Chart analysis data

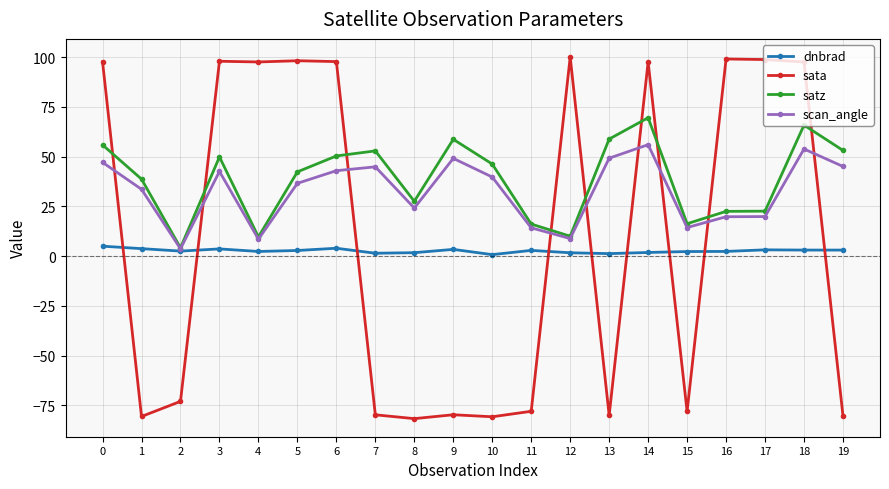

What is the value of the sata point at the 16th from the left?

-78.0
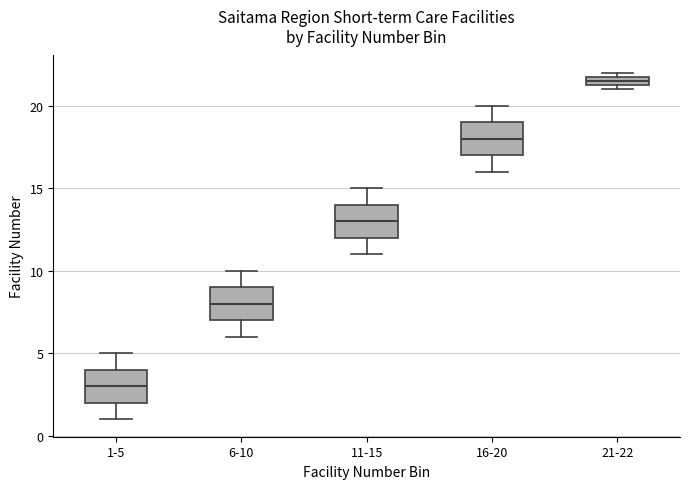

Where does the upper whisker of the box for 16-20 end on the y-axis? The values are not printed on the chart, so give them approximately, as read against the axis.

20.0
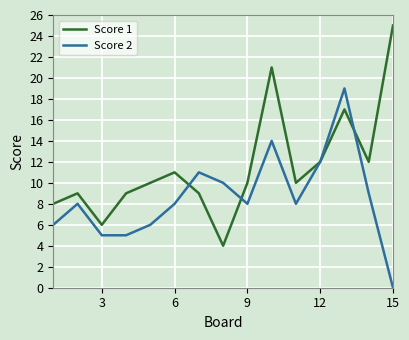

How many lines are shown in the chart?

2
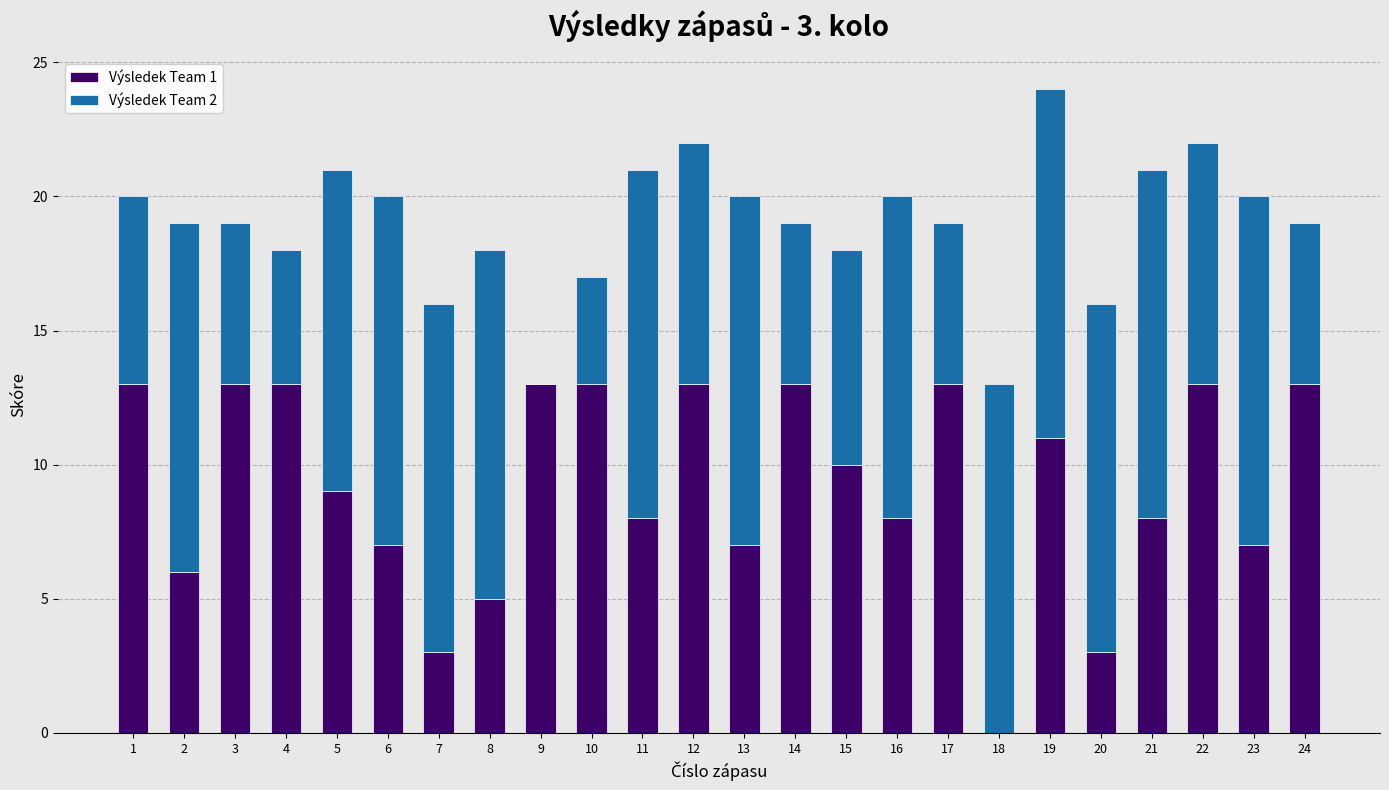

Is it true that Výsledek Team 1 equals 5 at 16?

False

## What is expected
Reproduce every line of the records above verbatim, omitting the pictures.

## Completed task
What is the value of the sata point at the 16th from the left?

-78.0

Where does the upper whisker of the box for 16-20 end on the y-axis? The values are not printed on the chart, so give them approximately, as read against the axis.

20.0

How many lines are shown in the chart?

2

Is it true that Výsledek Team 1 equals 5 at 16?

False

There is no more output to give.